Aroul-Selvam R, Hubbard Tim, Sasidharan Rajkumar
The Wellcome Trust Sanger Institute, Genome Campus, Hinxton, Cambridge CB10 1SA, UK.
J Mol Biol. 2004 May 7;338(4):633-41. doi: 10.1016/j.jmb.2004.03.039.
Domains are the structural, functional or evolutionary units of proteins. Proteins can comprise a single domain or a combination of domains. In multi-domain proteins, the domains almost always occur end-to-end, i.e., one domain follows the C-terminal end of another domain. However, there are exceptions to this common pattern, where multi-domain proteins are formed by insertion of one domain (insert) into another domain (parent). Here, we provide a quantitative description of known insertions in the Protein Data Bank (PDB). We found that 9% of domain combinations observed in non-redundant PDB are insertions. Although 90% of all insertions involve only one insert, proteins can clearly have multiple (nested, two-domain and three-domain) inserts. We also observed correlations between the structure and function of a domain and its tendency to be found as a parent or an insert. There is a bias in insert position towards the C terminus of parents. We observed that the atomic distance between the N and C terminus of an insert is significantly smaller when compared to the N-to-C distance in a parent context or a single domain context. Insertions are found always to occur in loop regions of parent domains. Our observations regarding the relationship between domain insertions and the structure, function and evolution of proteins have implications for protein engineering.

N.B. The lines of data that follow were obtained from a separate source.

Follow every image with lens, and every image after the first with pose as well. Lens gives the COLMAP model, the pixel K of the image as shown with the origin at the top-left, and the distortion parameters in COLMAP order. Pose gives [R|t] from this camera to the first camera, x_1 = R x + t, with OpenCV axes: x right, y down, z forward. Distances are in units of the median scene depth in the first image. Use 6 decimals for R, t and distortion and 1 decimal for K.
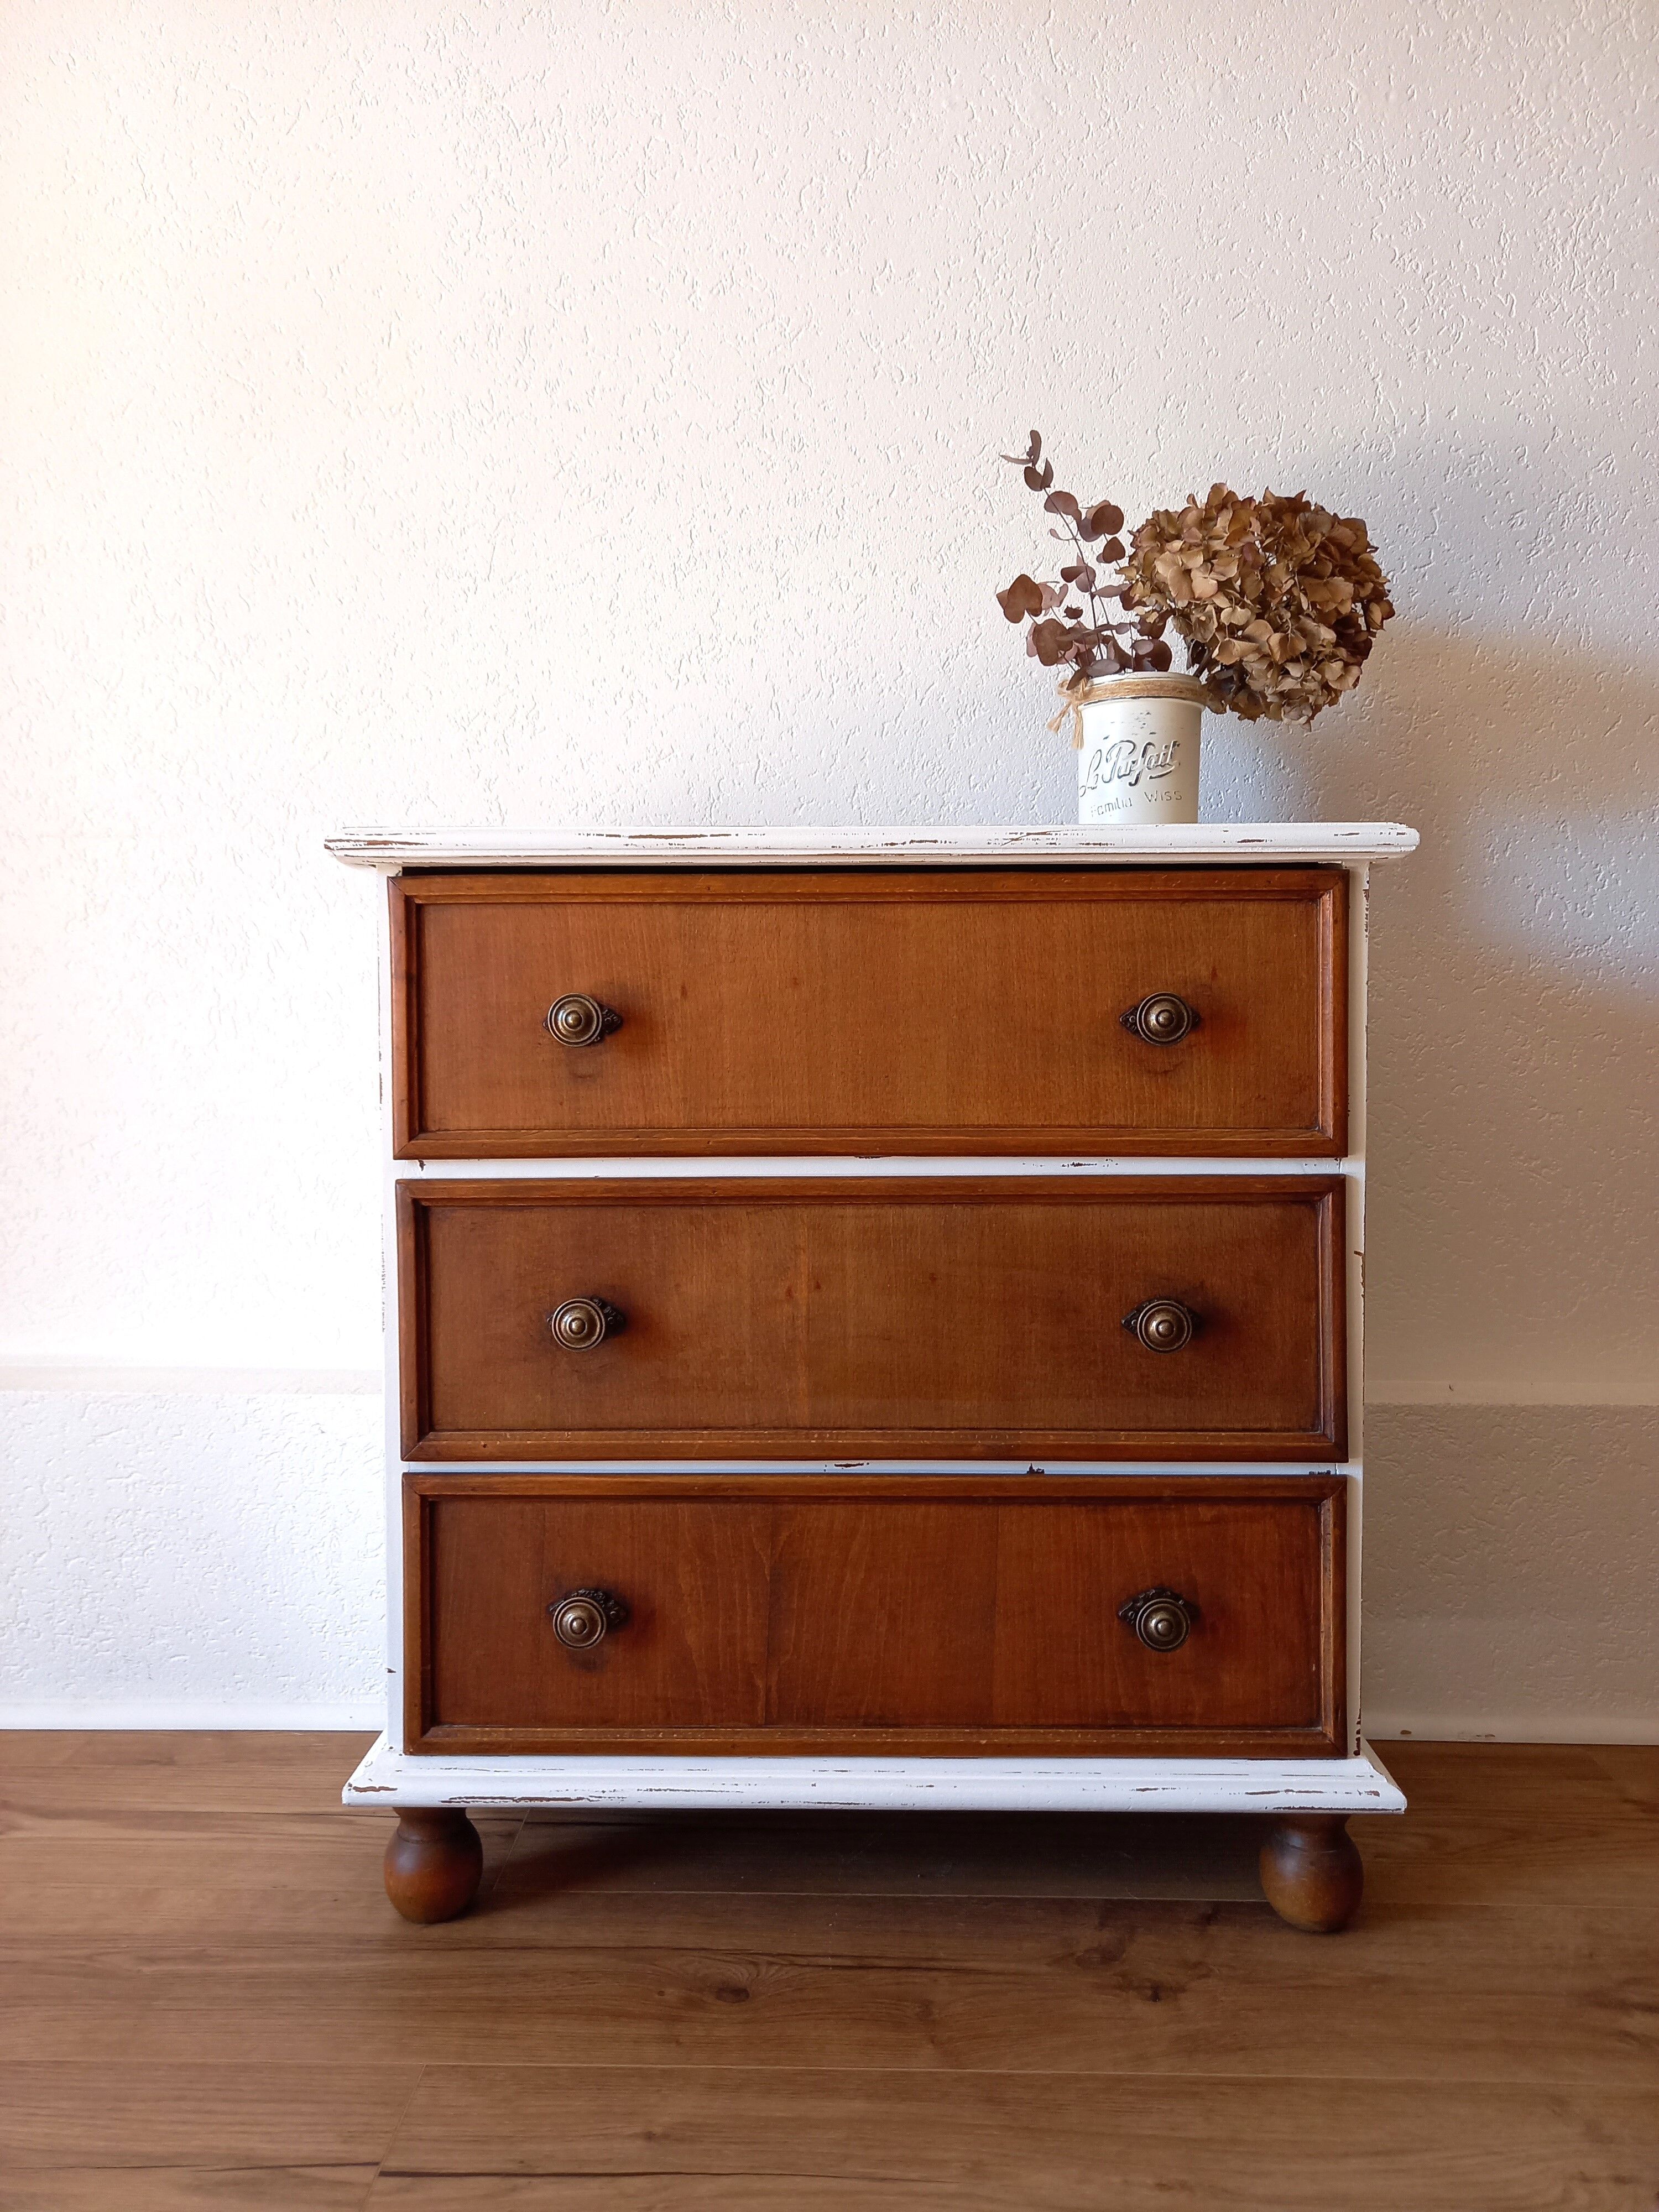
lens RADIAL K [[1675.8, 0, 828.1], [0, 1675.8, 1048.7], [0, 0, 1]] dist [0.013007, -0.019767]
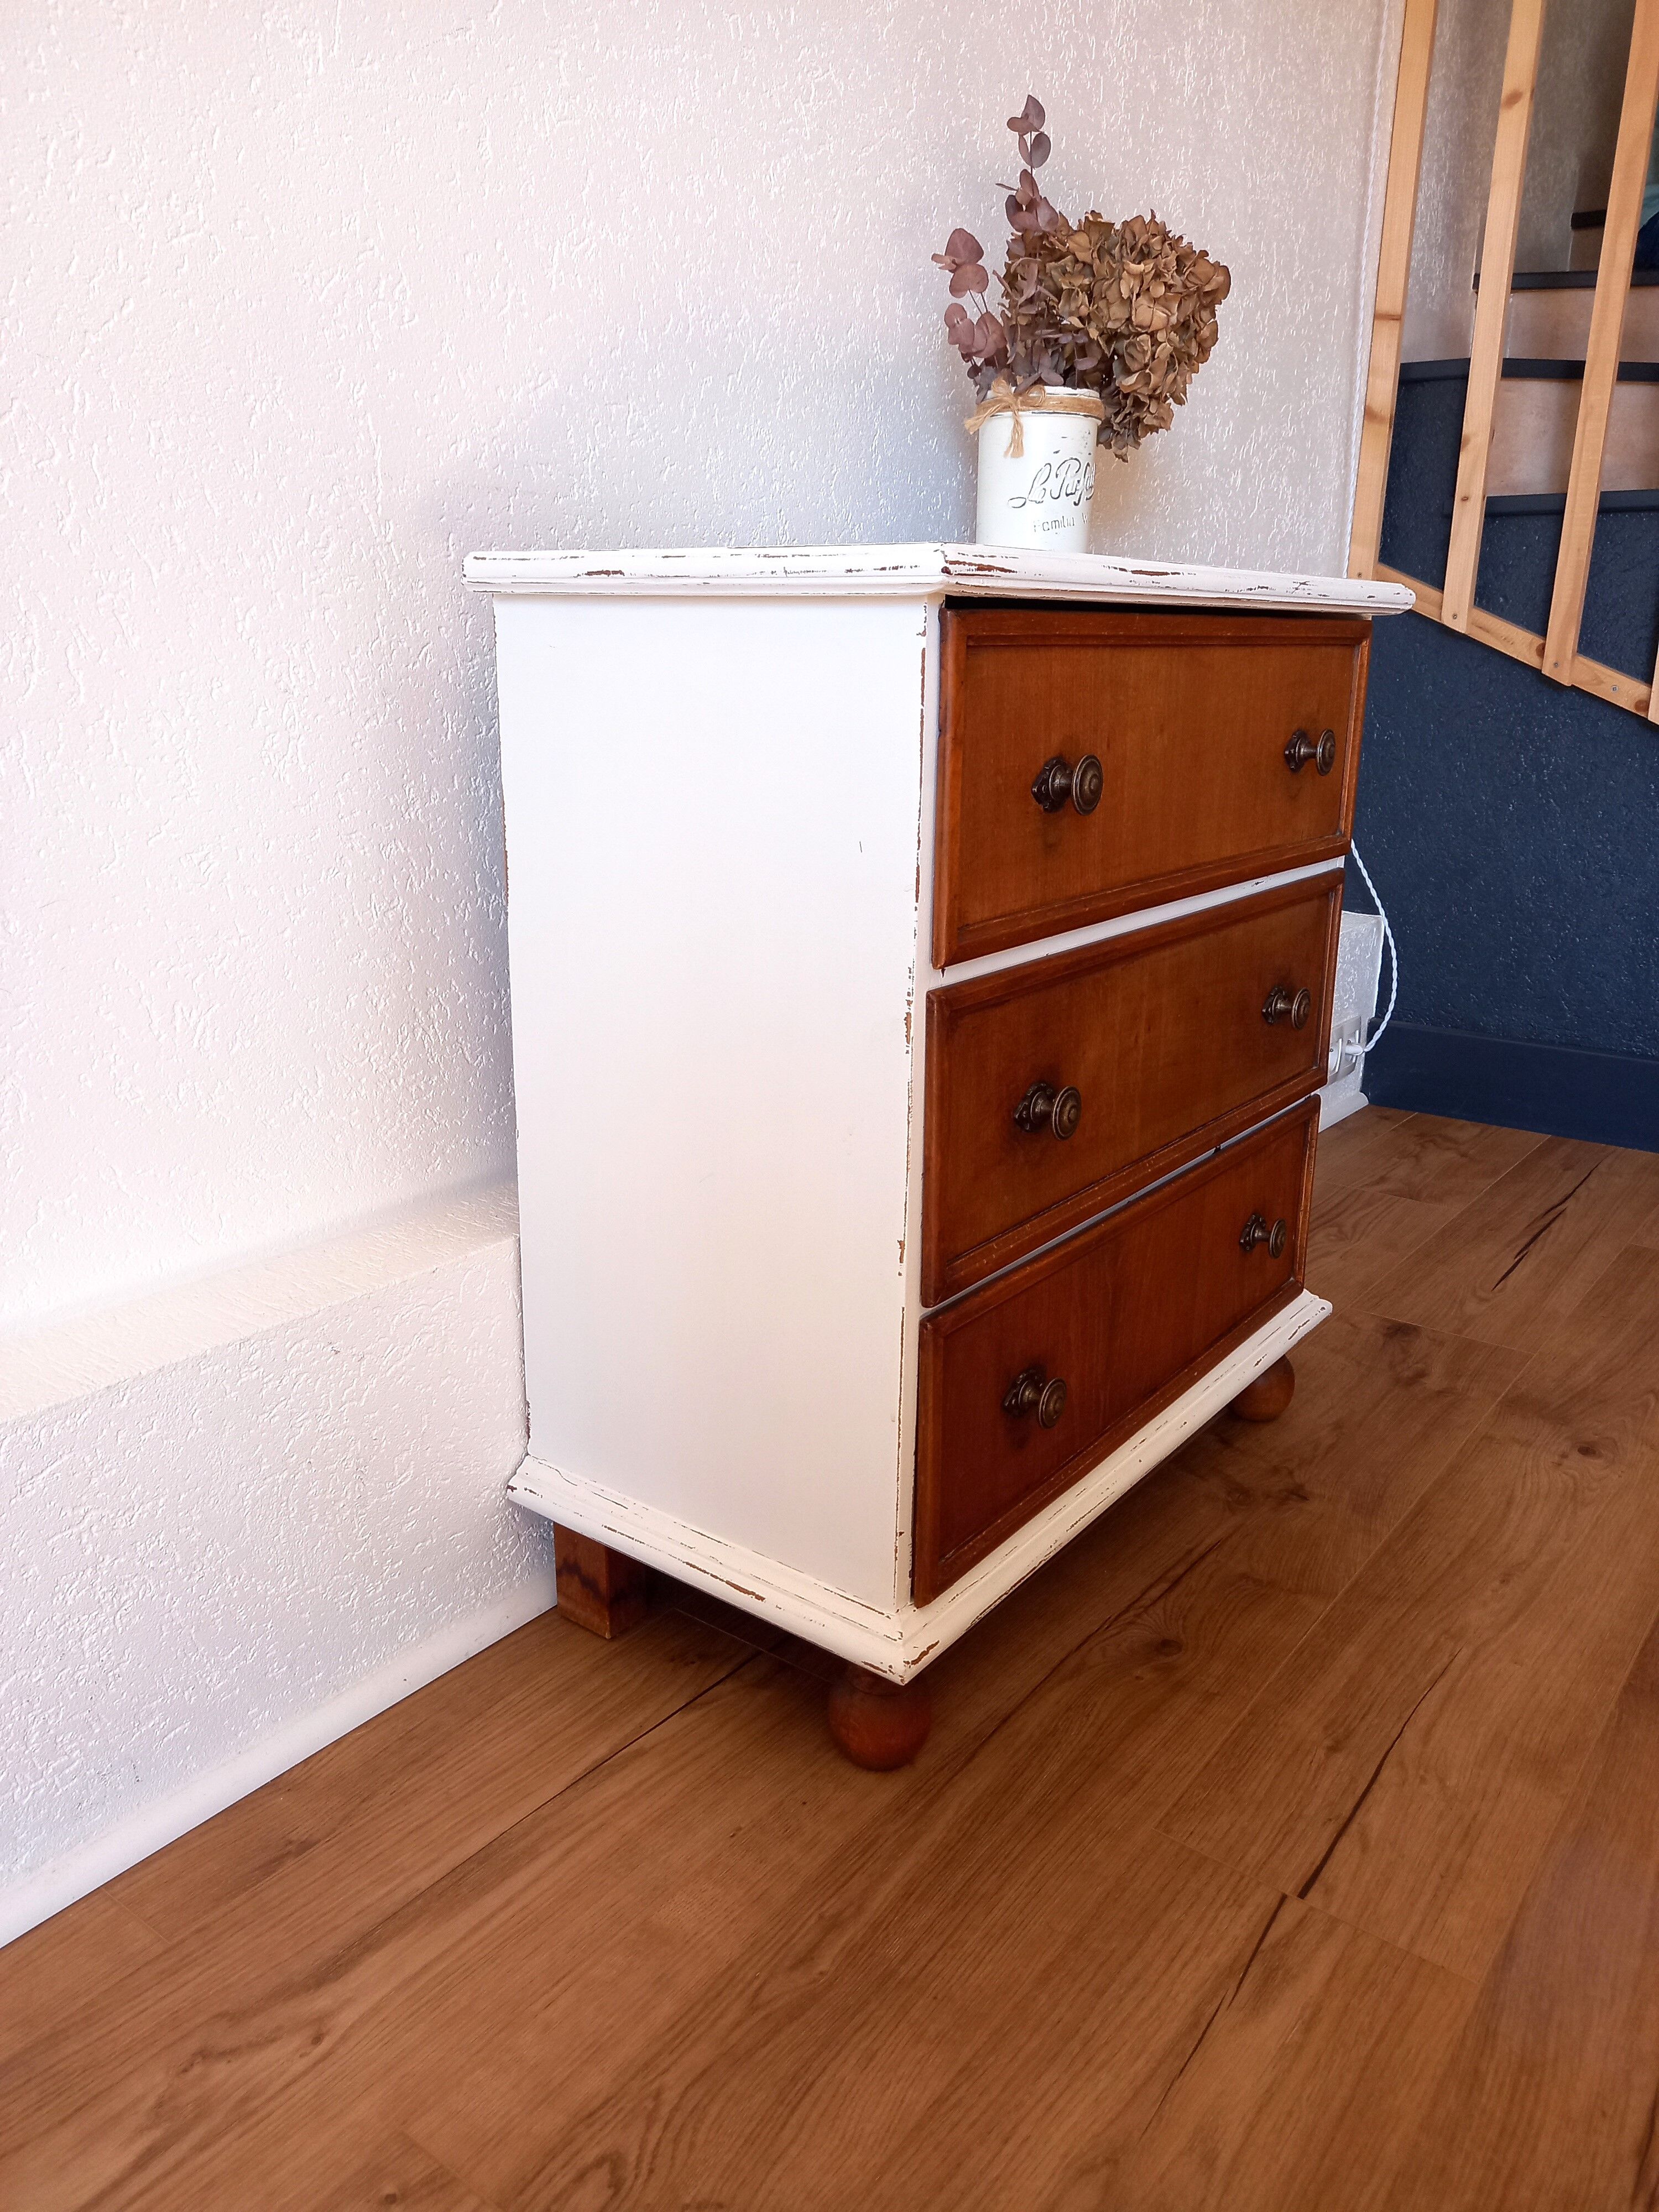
lens RADIAL K [[1675.8, 0, 832.4], [0, 1675.8, 1084.5], [0, 0, 1]] dist [0.013007, -0.019767]
pose [[0.565712, -0.208581, 0.797787, -0.958653], [-0.006720, 0.966282, 0.257400, -0.090155], [-0.824576, -0.150976, 0.545235, 0.593453]]
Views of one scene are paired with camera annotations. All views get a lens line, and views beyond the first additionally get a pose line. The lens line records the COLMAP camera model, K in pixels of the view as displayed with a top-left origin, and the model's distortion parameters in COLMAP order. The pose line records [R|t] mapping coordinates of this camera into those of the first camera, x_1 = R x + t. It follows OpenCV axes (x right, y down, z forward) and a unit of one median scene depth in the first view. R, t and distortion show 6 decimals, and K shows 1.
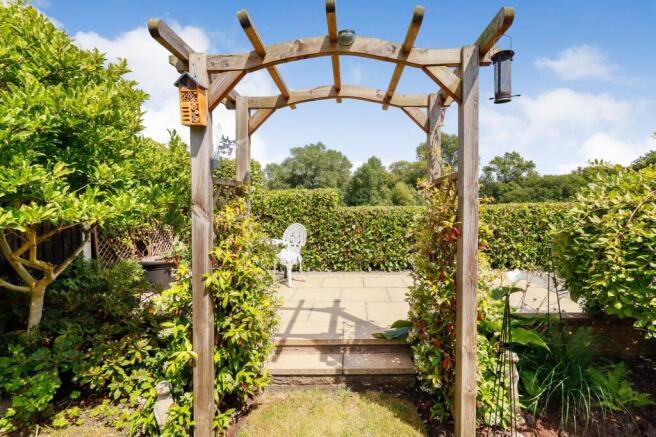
lens RADIAL K [[313.7, 0, 333.0], [0, 313.7, 216.2], [0, 0, 1]] dist [-0.003300, 0.000248]
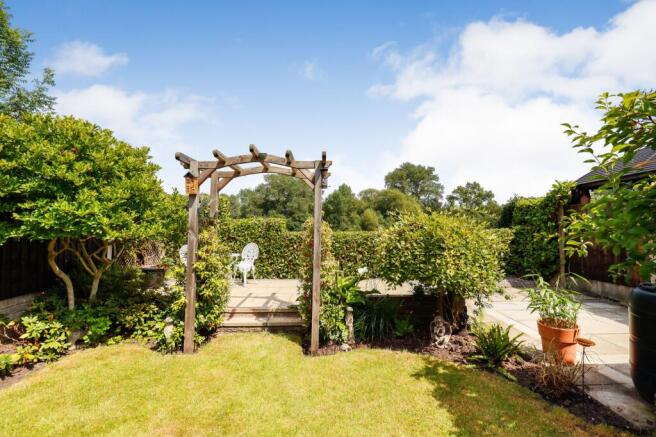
lens RADIAL K [[313.7, 0, 323.8], [0, 313.7, 217.2], [0, 0, 1]] dist [-0.003300, 0.000248]
pose [[0.998590, 0.013977, 0.051206, 0.246729], [-0.010030, 0.997017, -0.076531, 0.021606], [-0.052123, 0.075909, 0.995751, -0.805009]]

结构域是蛋白质的结构、功能或进化单位。蛋白质可以由单个结构域或多个结构域组合而成。在多结构域蛋白质中,结构域几乎总是首尾相连,即一个结构域紧跟在另一个结构域的C末端之后。然而,这种常见模式也有例外,即多结构域蛋白质是通过将一个结构域(插入结构域)插入另一个结构域(母体结构域)而形成的。在此,我们对蛋白质数据库(PDB)中已知的插入情况进行了定量描述。我们发现,在非冗余PDB中观察到的结构域组合中有9%是插入情况。虽然所有插入情况中有90%只涉及一个插入结构域,但蛋白质显然可以有多个(嵌套的、双结构域和三结构域)插入结构域。我们还观察到一个结构域的结构和功能与其作为母体或插入结构域被发现的倾向之间存在相关性。插入位置偏向于母体结构域的C末端。我们观察到,与母体结构域或单个结构域背景下的N端到C端距离相比,插入结构域的N端和C端之间的原子距离明显更小。插入情况总是发生在母体结构域的环区。我们关于结构域插入与蛋白质结构、功能和进化之间关系的观察结果对蛋白质工程具有启示意义。